煙草を買いに陽さんは出掛けてしまった。取り残された私。少し静かになった病室。私は唯さんをじっと見ていた。
「すぐ起きそうなのにねぇ。」
いきなり歩さんに話し掛けてきた。私はしどろもどろしていた。
「そんなに怯えなくても食べたりしないわよ。」
笑いながら歩さんは私の頭を撫でた。誠さんもニコニコと私を見ている。
「あっ、あの!!」
私はここに来る時に考えてたことを言うことにした。二人は不思議そうにこちらを見ている。
「私に……私に、陽さんをください!!」
ポカンと口を開けたまま二人は微動だにしない。……沈黙が流れる。
「「プッ……ハハハハ!!」」
今度は私がポカンとした。二人はお腹を抱えて笑っている。
「あっ……あのぅ……。」
「ああ、スマンスマン。いきなりそんなこと言われちゃ吹き出すのも当然だよ、なぁ歩?」
「咲羅ちゃんは可愛いのに面白いのねぇ。」
私は今になって恥ずかしくなって顔が真っ赤になっていた。
「でもそういうのは陽に言わなきゃねぇ。」
「えっ、いや、あの、その………」
「……もしかして唯の事を気にしてるの?」
見事に当てられた私は小さく頷いた。歩さんは目を細めながら唯さんを見て、そして私をみた。
「確かに唯と陽はいい恋人だったわ。でもね、このまま陽を縛りつけるような事はこの娘も願ってないと思うわ。」
私は黙って話を聞いている。
「私は陽の親として、陽の幸せを望んでるわ。だから咲羅ちゃんは気にしないで、ね。」
するとさっきから黙って話を聞いていた誠さんが口を開いた。
「咲羅ちゃんはなんか唯に似てるんだよ。」
「え?」
「いや、顔とかじゃなくて雰囲気って感じかな?どことなくな。」
「そういえばそうね。似てるわ。」
なんだか二人とも私を見て微笑んでいる。
「でも咲羅ちゃん頑張らないと。陽って結構モテるでしょ?」
「いやいや、モテるなんてもんじゃ無いですよ!!ファンクラブまであるんですから。」
「「ファンクラブ!?」」
二人は目を丸くして驚いている。
「知らなかったんですか?」
「あの子最近自分の事は言わないのよ。」
「そりゃ話のネタになるな。」
それから私は陽さんが帰ってくるまで私が見てきた陽さんの事を話した。陽さんにつねられたけど………。

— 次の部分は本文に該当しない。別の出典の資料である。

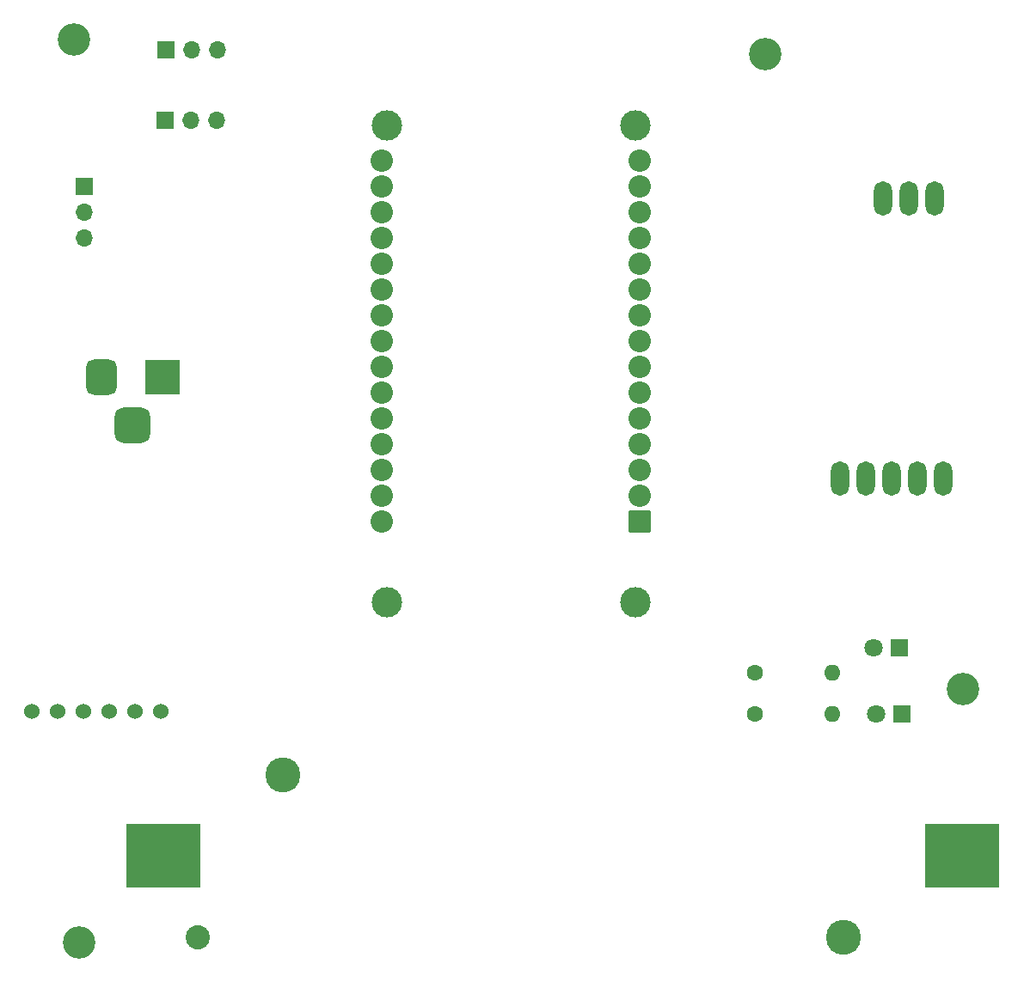
<source format=gbr>
%TF.GenerationSoftware,KiCad,Pcbnew,8.0.4*%
%TF.CreationDate,2024-08-28T09:39:43-06:00*%
%TF.ProjectId,ClonadorDeSe_alesEsp32,436c6f6e-6164-46f7-9244-655365f1616c,rev?*%
%TF.SameCoordinates,Original*%
%TF.FileFunction,Soldermask,Bot*%
%TF.FilePolarity,Negative*%
%FSLAX46Y46*%
G04 Gerber Fmt 4.6, Leading zero omitted, Abs format (unit mm)*
G04 Created by KiCad (PCBNEW 8.0.4) date 2024-08-28 09:39:43*
%MOMM*%
%LPD*%
G01*
G04 APERTURE LIST*
G04 Aperture macros list*
%AMRoundRect*
0 Rectangle with rounded corners*
0 $1 Rounding radius*
0 $2 $3 $4 $5 $6 $7 $8 $9 X,Y pos of 4 corners*
0 Add a 4 corners polygon primitive as box body*
4,1,4,$2,$3,$4,$5,$6,$7,$8,$9,$2,$3,0*
0 Add four circle primitives for the rounded corners*
1,1,$1+$1,$2,$3*
1,1,$1+$1,$4,$5*
1,1,$1+$1,$6,$7*
1,1,$1+$1,$8,$9*
0 Add four rect primitives between the rounded corners*
20,1,$1+$1,$2,$3,$4,$5,0*
20,1,$1+$1,$4,$5,$6,$7,0*
20,1,$1+$1,$6,$7,$8,$9,0*
20,1,$1+$1,$8,$9,$2,$3,0*%
G04 Aperture macros list end*
%ADD10C,3.200000*%
%ADD11R,1.700000X1.700000*%
%ADD12O,1.700000X1.700000*%
%ADD13C,1.524000*%
%ADD14C,1.600000*%
%ADD15O,1.600000X1.600000*%
%ADD16R,3.500000X3.500000*%
%ADD17RoundRect,0.750000X-0.750000X-1.000000X0.750000X-1.000000X0.750000X1.000000X-0.750000X1.000000X0*%
%ADD18RoundRect,0.875000X-0.875000X-0.875000X0.875000X-0.875000X0.875000X0.875000X-0.875000X0.875000X0*%
%ADD19R,1.800000X1.800000*%
%ADD20C,1.800000*%
%ADD21C,3.000000*%
%ADD22RoundRect,0.102000X1.000000X1.000000X-1.000000X1.000000X-1.000000X-1.000000X1.000000X-1.000000X0*%
%ADD23C,2.204000*%
%ADD24C,2.390000*%
%ADD25C,3.450000*%
%ADD26R,7.340000X6.350000*%
%ADD27O,1.804000X3.404000*%
G04 APERTURE END LIST*
D10*
%TO.C,MH 3.2mm M3*%
X80500000Y-46000000D03*
%TD*%
D11*
%TO.C,Servo2*%
X89420000Y-54000000D03*
D12*
X91960000Y-54000000D03*
X94500000Y-54000000D03*
%TD*%
D13*
%TO.C,MH-CD42*%
X76340000Y-112230000D03*
X78880000Y-112230000D03*
X81420000Y-112230000D03*
X83960000Y-112230000D03*
X86500000Y-112230000D03*
X89040000Y-112230000D03*
%TD*%
D11*
%TO.C,Servo1*%
X89500000Y-47000000D03*
D12*
X92040000Y-47000000D03*
X94580000Y-47000000D03*
%TD*%
D14*
%TO.C,R1*%
X147500000Y-108450000D03*
D15*
X155120000Y-108450000D03*
%TD*%
D16*
%TO.C,EntradaJack*%
X89190000Y-79300000D03*
D17*
X83190000Y-79300000D03*
D18*
X86190000Y-84000000D03*
%TD*%
D14*
%TO.C,R2*%
X147500000Y-112500000D03*
D15*
X155120000Y-112500000D03*
%TD*%
D10*
%TO.C,MH 3.2mm M3*%
X148500000Y-47500000D03*
%TD*%
%TO.C,MH 3.2mm M3*%
X81000000Y-135000000D03*
%TD*%
%TO.C,MH 3.2mm M3*%
X168000000Y-110000000D03*
%TD*%
D19*
%TO.C,D1*%
X161775000Y-106000000D03*
D20*
X159235000Y-106000000D03*
%TD*%
D19*
%TO.C,D2*%
X162000000Y-112500000D03*
D20*
X159460000Y-112500000D03*
%TD*%
D11*
%TO.C,Zumbador*%
X81500000Y-60500000D03*
D12*
X81500000Y-63040000D03*
X81500000Y-65580000D03*
%TD*%
D21*
%TO.C,ESP32-DevKit1*%
X135780000Y-101475000D03*
X135780000Y-54525000D03*
X111270000Y-101475000D03*
X111270000Y-54525000D03*
D22*
X136200000Y-93515000D03*
D23*
X136200000Y-90975000D03*
X136200000Y-88435000D03*
X136200000Y-85895000D03*
X136200000Y-83355000D03*
X136200000Y-80815000D03*
X136200000Y-78275000D03*
X136200000Y-75735000D03*
X136200000Y-73195000D03*
X136200000Y-70655000D03*
X136200000Y-68115000D03*
X136200000Y-65575000D03*
X136200000Y-63035000D03*
X136200000Y-60495000D03*
X136200000Y-57955000D03*
X110800000Y-57955000D03*
X110800000Y-60495000D03*
X110800000Y-63035000D03*
X110800000Y-65575000D03*
X110800000Y-68115000D03*
X110800000Y-70655000D03*
X110800000Y-73195000D03*
X110800000Y-75735000D03*
X110800000Y-78275000D03*
X110800000Y-80815000D03*
X110800000Y-83355000D03*
X110800000Y-85895000D03*
X110800000Y-88435000D03*
X110800000Y-90975000D03*
X110800000Y-93515000D03*
%TD*%
D24*
%TO.C,Bateria 18650*%
X92670000Y-134500000D03*
D25*
X101000000Y-118500000D03*
X156200000Y-134500000D03*
D26*
X89270000Y-126500000D03*
X167930000Y-126500000D03*
%TD*%
D27*
%TO.C,HC-12*%
X165240000Y-61700000D03*
X162700000Y-61700000D03*
X160160000Y-61700000D03*
X155920000Y-89300000D03*
X158460000Y-89300000D03*
X161000000Y-89300000D03*
X163540000Y-89300000D03*
X166080000Y-89300000D03*
%TD*%
M02*

</source>
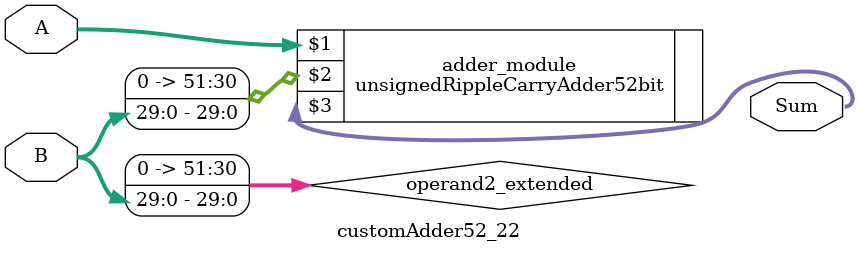
<source format=v>
module customAdder52_22(
                        input [51 : 0] A,
                        input [29 : 0] B,
                        
                        output [52 : 0] Sum
                );

        wire [51 : 0] operand2_extended;
        
        assign operand2_extended =  {22'b0, B};
        
        unsignedRippleCarryAdder52bit adder_module(
            A,
            operand2_extended,
            Sum
        );
        
        endmodule
        
</source>
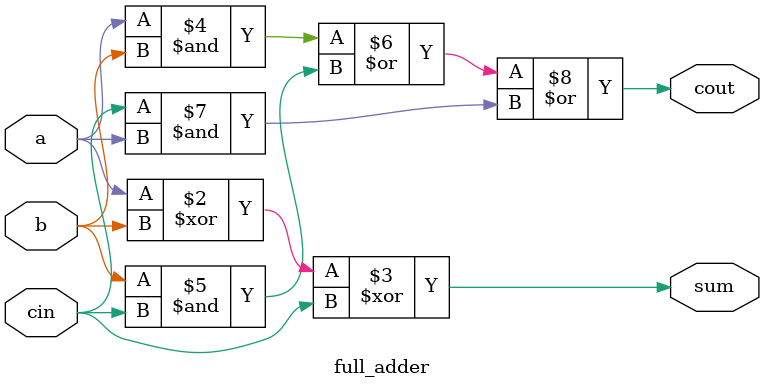
<source format=sv>
module full_adder (
    input logic a,      // First input
    input logic b,      // Second input
    input logic cin,    // Carry-in input
    output logic sum,   // Sum output
    output logic cout   // Carry-out output
);

    // Combinational logic for full adder
    always_comb begin
        sum  = a ^ b ^ cin;            // XOR for sum
        cout = (a & b) | (b & cin) | (cin & a); // Carry-out logic
    end

endmodule

</source>
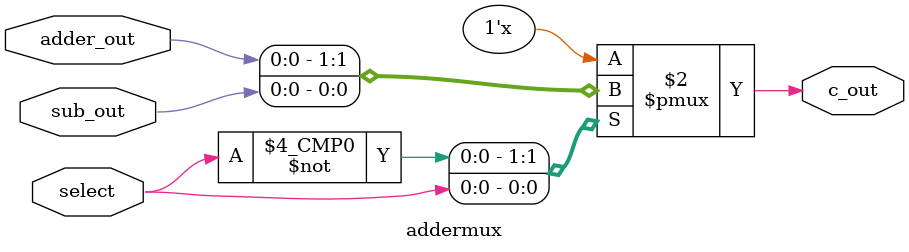
<source format=v>
`timescale 1ns / 1ps


module addermux(c_out, adder_out, sub_out, select);
input adder_out, sub_out; 
input select;
output reg c_out;

always @(*)
begin
case(select)
1'b0: c_out = adder_out;
1'b1: c_out = sub_out;
default:c_out = 0;
endcase
end

endmodule
</source>
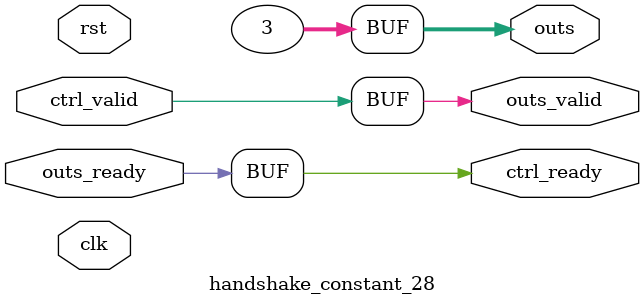
<source format=v>
`timescale 1ns / 1ps
module handshake_constant_28 #(
  parameter DATA_WIDTH = 32  // Default set to 32 bits
) (
  input                       clk,
  input                       rst,
  // Input Channel
  input                       ctrl_valid,
  output                      ctrl_ready,
  // Output Channel
  output [DATA_WIDTH - 1 : 0] outs,
  output                      outs_valid,
  input                       outs_ready
);
  assign outs       = 3'b011;
  assign outs_valid = ctrl_valid;
  assign ctrl_ready = outs_ready;

endmodule

</source>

帰るとき、また唯さんを見た。ごめんなさい。私、やっぱり陽さんが好きなんです。奪う形になっちゃうかもしれないけど……お互い陽さんの幸せを願うのは同じだよね?
車に乗って帰る時に何を話したのか聞かれたけど誤魔化した。私も陽さんの事を色々聞いたから。
「陽さん、陽さん。」
「………どうした?」
「実家にあるエッチなビデオ、回収してくれって頼まれましたよ。」
「なっ……!!」
陽さんは真っ赤になって動揺していた。